Speaker
Description
MnO has been the skeleton in the closet for the numerous scientists that have been trying to model and understand the μSR results of magnetic oxides [1-8]. In zero field, this material shows a single precession frequency whose origin was hard to reconcile with the proposed muon sites and the possible formation of muonium-like states [4-6]. The picture is further complicated by a time-window dependent Knight shift discovered by Uemura and co-workes [3], where different Knight shifts are obtained considering the asymmetry in the first μs as compared to that for the second μs, etc. The puzzle is eventually solved by highlighting the role of symmetry, magnetostriction, and muon diffusion in the system. In this talk I will describe how first principles simulations and molecular dynamics exploiting machine learning force fields allow to verify or disprove various proposals that have been discussed over the years [3-8] on the microscopic description of the muon life in MnO. This finally allows to easily explain both the zero-field data and the unusual time-dependent Knight shift in MnO, solving, possibly for the second time [9], an old puzzle.
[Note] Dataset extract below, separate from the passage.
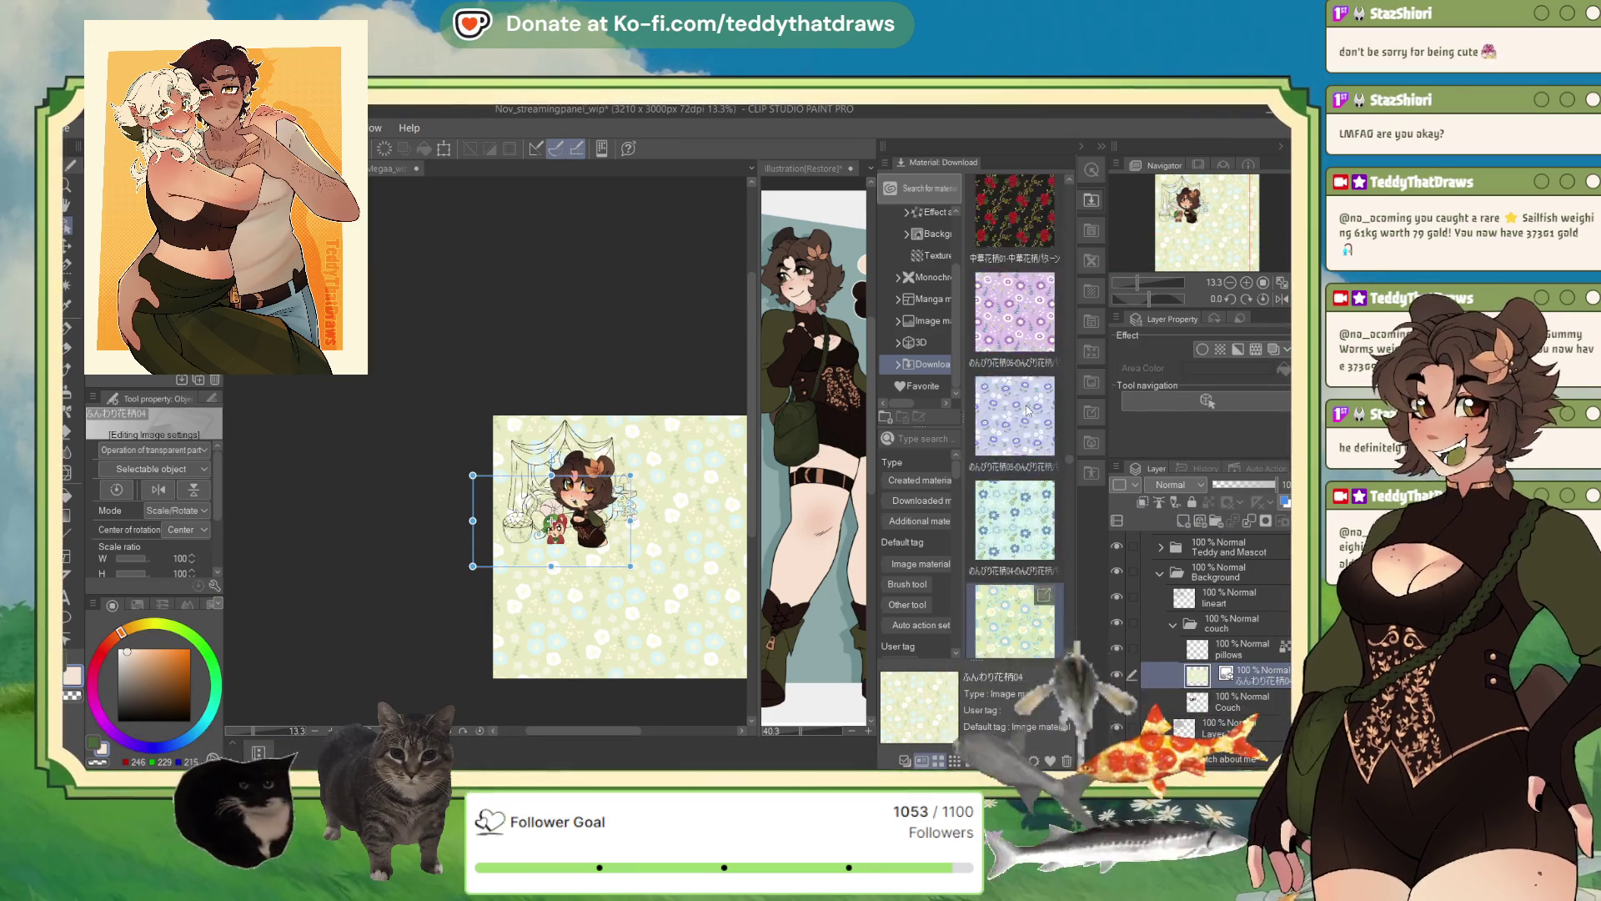
{"action": "scroll", "coordinate": [1037, 402], "scroll_direction": "down", "scroll_amount": 8}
[1] R. S. Hayano et al, Phys. Rev. Lett. 41 421 (1978)
[2] Y. J. Uemura et al., Hyperfine Interactions 6, 127 (1979)
[3] Y. J. Uemura et al., Hyperfine Interactions 8, 725 (1981)
[4] Y. J. Uemura et al., Hyperfine Interactions 17-19, 339 (1984)
[5] K. Ishida et al., Hyperfine Interactions 17-19, 927 (1984)
[6] C. Boekema, hyperfine interactions 17-19, 305 (1984)
[7] K. Nishiyama et al., Hyperfine Interactions 104 349 (1997)
[8] Erik Lidstrom and Ola Hartmann, J. Phys.: Condens. Matter 12 4969 (2000)
[9] Theoretical investigation of hyperfine fields in fluoromethanes and transition metal oxides Gopalakrishnan, Gowri, State University of New York at Albany Ph.D. Theses, 1998.